Grzymkowski et al. found that atrazine (ATR), a widely-used herbicide, causes reversed (clockwise) intestinal rotation in tadpole stage Xenopus, well after the left-right axis has been established and laterality cues have been conveyed to developing organs. Interestingly, ATR-induced malrotation is accompanied by disruption of the cellular events that drive gut tube elongation. Subsequent transcriptomic and metabolomic analyses suggest the herbicide causes these phenotypes by disrupting central carbon metabolism and inhibiting electron transport reactions - this prevents the gut from undergoing a metabolic shift from glycolysis-driven ATP production to mitochondrial oxidative phosphorylation. Consequently, ATR-induced malrotation elevates reactive oxygen species and, remarkably, can be rescued by treatment with an antioxidant, confirming that the mechanism of action involves redox imbalance. 

Results from the Nascone-Yoder lab help explain the connection between gut elongation and rotation, and have implications for the role of metabolic perturbation in the etiology of intestinal malrotation. Their story also suggests there may be benefits to antioxidant supplementation during pregnancy.
::::
TASK 1:
List every process that the atrazine text says is disrupted or inhibited.
TASK 2:
Write a continuation of the text on atrazine and gut rotation in tadpoles, starting after its last sentence.
::::
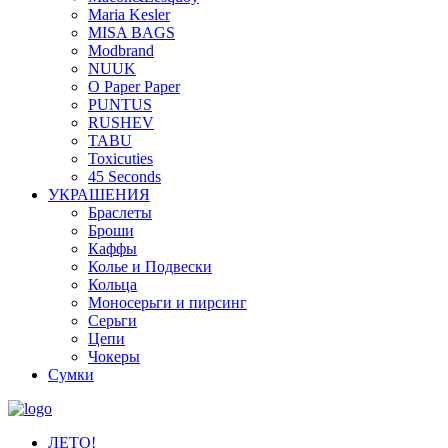
Maria Kesler
MISA BAGS
Modbrand
NUUK
O Paper Paper
PUNTUS
RUSHEV
TABU
Toxicuties
45 Seconds
УКРАШЕНИЯ
Браслеты
Броши
Каффы
Колье и Подвески
Кольца
Моносерьги и пирсинг
Серьги
Цепи
Чокеры
Сумки
ЛЕТО!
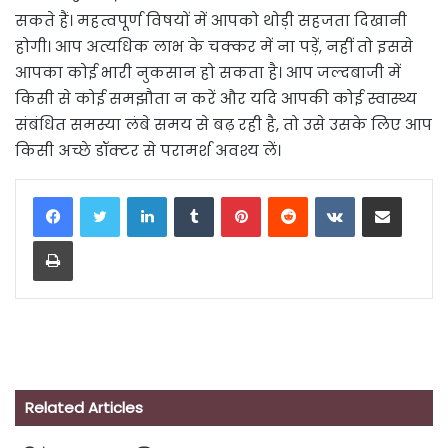
सकते हैं। महत्वपूर्ण विषयों में आपको थोड़ी सहजता दिखानी
होगी। आप अत्यधिक लाभ के चक्कर में ना पड़ें, नहीं तो इससे
आपका कोई भारी नुकसान हो सकता है। आप जल्दबाजी में
किसी से कोई समझौता न करें और यदि आपकी कोई स्वास्थ्य
संबंधित समस्या लंबे समय से बढ़ रही है, तो उसे उसके लिए आप
किसी अच्छे डॉक्टर से परामर्श अवश्य लें।
LinkedIn
Tumblr
Pinterest
Reddit
VKontakte
Share via Email
Print
Related Articles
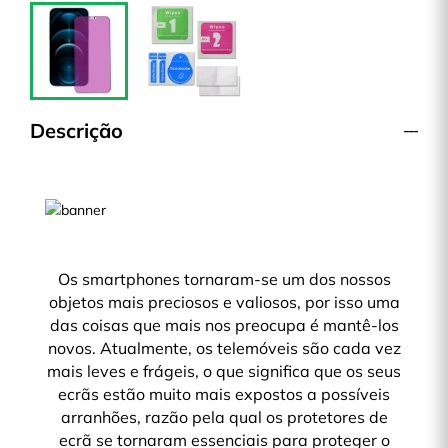
Descrição
Os smartphones tornaram-se um dos nossos
objetos mais preciosos e valiosos, por isso uma
das coisas que mais nos preocupa é mantê-los
novos. Atualmente, os telemóveis são cada vez
mais leves e frágeis, o que significa que os seus
ecrãs estão muito mais expostos a possíveis
arranhões, razão pela qual os protetores de
ecrã se tornaram essenciais para proteger o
::::
ANSWER SPACE 1:
- The cellular events that drive gut tube elongation
- Central carbon metabolism
- Electron transport reactions

ANSWER SPACE 2:
Interesting write-up from Science Alert: 

https://www.sciencealert.com/some-babies-are-born-with-twisted-insides-and-we-may-finally-know-why


Abstract

Malrotation of the intestine is a prevalent birth anomaly, the etiology of which remains poorly understood. Here, we show that late-stage exposure of Xenopus embryos to atrazine, a widely used herbicide that targets electron transport chain (ETC) reactions, elicits intestinal malrotation at high frequency. Interestingly, atrazine specifically inhibits the cellular morphogenetic events required for gut tube elongation, including cell rearrangement, differentiation and proliferation; insufficient gut lengthening consequently reorients the direction of intestine rotation. Transcriptome analyses of atrazine-exposed intestines reveal misexpression of genes associated with glycolysis and oxidative stress, and metabolomics shows that atrazine depletes key glycolytic and tricarboxylic acid cycle metabolites. Moreover, cellular bioenergetics assays indicate that atrazine blocks a crucial developmental transition from glycolytic ATP production toward oxidative phosphorylation. Atrazine-induced defects are phenocopied by rotenone, a known ETC Complex I inhibitor, accompanied by elevated reactive oxygen species, and rescued by antioxidant supplementation, suggesting that malrotation may be at least partly attributable to redox imbalance. These studies reveal roles for metabolism in gut morphogenesis and implicate defective gut tube elongation and/or metabolic perturbations in the etiology of intestinal malrotation.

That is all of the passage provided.